If you don't want to give out sweets then just take your pumpkin inside surely? That's what we do when we run out and nearly everyone sticks to the 'if there's a pumpkin lantern you can knock' rule. I can't believe some people won't give sweets to kids because they come from 'elsewhere' - ie the local council estate! Anywhere that does that is way, way grimmer than any estate!

coddiwomple · 31/10/2017 09:32

social dictat? Hmm
Some posters are ridiculous. Someone buys sweets and is hoping to treat the kids of the neighbourhood, and do a nice thing. Why on earth do you think they should have to pay for complete strangers living on the other side of town or from other towns? It's their money, they are perfectly entitled to give to who they wish.

I can't believe this grabby attitude, and completely missing the point. It's about community, not stuffing your pockets with free gifts because they are free.
I understand more and more why people do need to live in gated communities if they want any hope of peace and quiet.

A child is not missing out because he's not trick or treating anyway.

coddiwomple · 31/10/2017 09:34

because they come from 'elsewhere' - ie the local council estate!

I am curious why do you have to interpret the "Other side of town" as the council estate? It says more about you than anything else.
I agree with above, the most "halloween streets" never seem to be in the so-called poshest area of town.

LyingWitchInTheWardrobe2726 · 31/10/2017 09:37

Well coddiwomple perhaps because we don't have busloads of children arriving, that's my experience and that's my point of reference.

To make any kind of assessment of how 'serious' a problem this sweetie-giving has become or how much of an epidemic it is, I would need more information. For now though, I'll just give my clearly ridiculous point of view that it's a mean-minded dictat and I wouldn't follow suit.

Keep your silly humpy face to yourself though... or is that a mask?

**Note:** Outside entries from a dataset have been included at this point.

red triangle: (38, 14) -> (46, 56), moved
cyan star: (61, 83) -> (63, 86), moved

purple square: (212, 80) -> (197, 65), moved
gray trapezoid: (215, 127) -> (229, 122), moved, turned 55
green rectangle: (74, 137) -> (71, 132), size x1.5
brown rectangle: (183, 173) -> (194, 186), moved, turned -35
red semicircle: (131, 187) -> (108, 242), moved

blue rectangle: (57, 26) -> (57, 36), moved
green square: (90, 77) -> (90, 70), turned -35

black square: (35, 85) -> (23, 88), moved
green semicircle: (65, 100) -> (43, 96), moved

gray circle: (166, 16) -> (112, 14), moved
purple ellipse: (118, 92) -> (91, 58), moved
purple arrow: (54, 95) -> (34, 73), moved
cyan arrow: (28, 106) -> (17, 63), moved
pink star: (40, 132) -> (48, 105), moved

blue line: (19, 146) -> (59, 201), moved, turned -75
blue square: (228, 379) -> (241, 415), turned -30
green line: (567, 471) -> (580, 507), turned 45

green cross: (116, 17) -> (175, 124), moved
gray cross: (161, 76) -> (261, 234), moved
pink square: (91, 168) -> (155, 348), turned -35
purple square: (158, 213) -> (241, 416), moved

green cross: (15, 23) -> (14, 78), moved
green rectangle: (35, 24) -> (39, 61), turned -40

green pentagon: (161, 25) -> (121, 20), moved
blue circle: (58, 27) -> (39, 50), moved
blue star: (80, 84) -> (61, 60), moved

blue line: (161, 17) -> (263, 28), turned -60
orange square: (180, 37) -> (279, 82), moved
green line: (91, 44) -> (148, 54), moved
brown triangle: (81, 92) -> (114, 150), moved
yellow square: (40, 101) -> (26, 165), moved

Wink

CountDuckulaTheSqueaky · 31/10/2017 09:43

A friend of mine suggested that one year, she also said you get more sweets if you dress as a witch, a skeleton or a devil. We ended up not going, as we were staying at my now DH's house that day, so we did locally to him. We go to an American lady's house, she's known as Cobweb Lady, has she used to decorate her house with cobwebs, this year she has a skeleton climbing out of a plant pot! Halloween Grin Then we go to a street full of Americans, at her recommendation! Halloween Grin

thecatsthecats · 31/10/2017 09:44

I'm a little bit sympathetic, because whilst we've bought a few bags of sweets in, neither of us cares about Halloween, and by the looks of it, neither does anyone else on our street. Hard luck for the kids who live here!

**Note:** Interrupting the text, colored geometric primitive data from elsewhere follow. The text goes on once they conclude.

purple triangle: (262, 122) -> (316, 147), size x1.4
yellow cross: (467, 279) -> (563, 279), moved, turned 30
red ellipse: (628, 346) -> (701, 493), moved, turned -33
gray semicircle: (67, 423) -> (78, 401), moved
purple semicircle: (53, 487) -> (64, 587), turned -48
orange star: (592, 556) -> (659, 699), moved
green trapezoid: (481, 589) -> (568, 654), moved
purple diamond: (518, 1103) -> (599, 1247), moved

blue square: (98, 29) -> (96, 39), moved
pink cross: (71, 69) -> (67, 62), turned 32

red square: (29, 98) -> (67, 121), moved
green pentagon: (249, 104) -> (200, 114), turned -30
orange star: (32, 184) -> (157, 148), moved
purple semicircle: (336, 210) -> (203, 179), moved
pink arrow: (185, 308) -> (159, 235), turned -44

I'm wondering whether the 'only decorated houses' rule that comes up on here applies in real life. We're not decorating (might put the cats in their bow ties), so we'll see how it turns out!

CountDuckulaTheSqueaky · 31/10/2017 09:46

It definitely applies in America and Canada, I don't think everyone knows it here. We'd only go to decorated houses before we knew it was a rule, because it was just common sense.

JollyCat · 31/10/2017 09:48

I dont answer the door, we dont decorate, I have ill health and need to rest, not be answering the door every 5 minutes, but they still insist on knocking when the house is in near total darkness, they dont just knock once, they just keep continuing to knock again and again, I find it very stressful as we are trying to relax in the evening. The first year we lived here, it was horrendous, I am not joking, but they started at 5pm and it was literally every 5 minutes until after 10pm! The last few years, they have not been as many, but I am dreading tonight tbf.

MargoLovebutter · 31/10/2017 09:50

Yes it is wrong. I don't see how it is a good or wise idea for kids to knock on the doors of total strangers.